* _Задания для выполнения_
A. Перепишите часть отрывка о взглядах Шан Яна, начиная со слов «В страхах Шан» и продолжая вплоть до слов «знают друг друга.». Замените в ней «город-государство» на «полис».
B. Определите, согласуется ли с отрывком о взглядах Шан Яна каждое из утверждений. Ответьте «да» или «нет» и точно процитируйте слова отрывка, на которых основан ответ.
(i) Конфуций считал ученого не подданным.
(ii) Объединение Китая произошло по рецептам Шан Яна.
(iii) Свидетель, на которого ссылается отрывок, прожил на Западе недолго.

* _Отрывок из документа_
_ _ _ _ _
В страхах Шан Яна нетрудно разглядеть зерно политического здравомыслия. Всякий развитый ум в высшей степени независим, что не обещает ничего хорошего сколько-нибудь крупным государственным образованиям, где определяющий стиль управления с необходимостью безличен и требует механической дисциплины подданных. В самом деле, за единственным исключением Египетской “сверхцивилизации” (как стали называть ее в последнее время), вплоть до эпохи глубокого кризиса античных культур, обусловившей создание Римской империи на Западе и объединение Китая на Востоке (происшедшее кстати по рецептам того же Шан Яна, учившего, как оболванить и развратить народ, – к вящей мощи государства), единственным островом относительно длительной политической стабильности остается город-государство, где подавляющее большинство граждан лично знают друг друга.

Укоренилась пошлость, что личность никогда-де не была развита на Востоке. Но даже в Китае, во все эпохи, в сравнение с современными ему культурами, самом просоциальном, у величайшего его социального мыслителя Конфуция ученый – “не подданный” (6)! Кто из солидных интеллектуалов современного кичащегося своим индивидуализмом Запада решился бы заявить принародно подобную дерзость?! Замечено Западными культурологами, что “в основании современной демократии лежит уникальный дисциплинированный индивидуализм германских народов” – и, поверьте свидетелю, прожившему на Западе долгие годы, – это в самом деле уникально дисциплинированный – и удручающе конформистский, по меньшей мере в последние десятилетия, – “индивидуализм”.
_ _ _ _ _
* _Представленный материал_
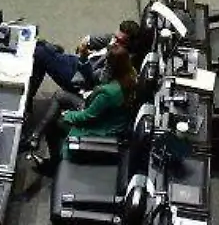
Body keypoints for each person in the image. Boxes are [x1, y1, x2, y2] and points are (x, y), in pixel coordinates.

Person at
_ _ _ _ _
* _Ответы к заданиям_
A.
В страхах Шан Яна нетрудно разглядеть зерно политического здравомыслия. Всякий развитый ум в высшей степени независим, что не обещает ничего хорошего сколько-нибудь крупным государственным образованиям, где определяющий стиль управления с необходимостью безличен и требует механической дисциплины подданных. В самом деле, за единственным исключением Египетской “сверхцивилизации” (как стали называть ее в последнее время), вплоть до эпохи глубокого кризиса античных культур, обусловившей создание Римской империи на Западе и объединение Китая на Востоке (происшедшее кстати по рецептам того же Шан Яна, учившего, как оболванить и развратить народ, – к вящей мощи государства), единственным островом относительно длительной политической стабильности остается полис, где подавляющее большинство граждан лично знают друг друга.

B.
(i) Да: «у величайшего его социального мыслителя Конфуция ученый – “не подданный”».
(ii) Да: «объединение Китая на Востоке (происшедшее кстати по рецептам того же Шан Яна».
(iii) Нет: «поверьте свидетелю, прожившему на Западе долгие годы».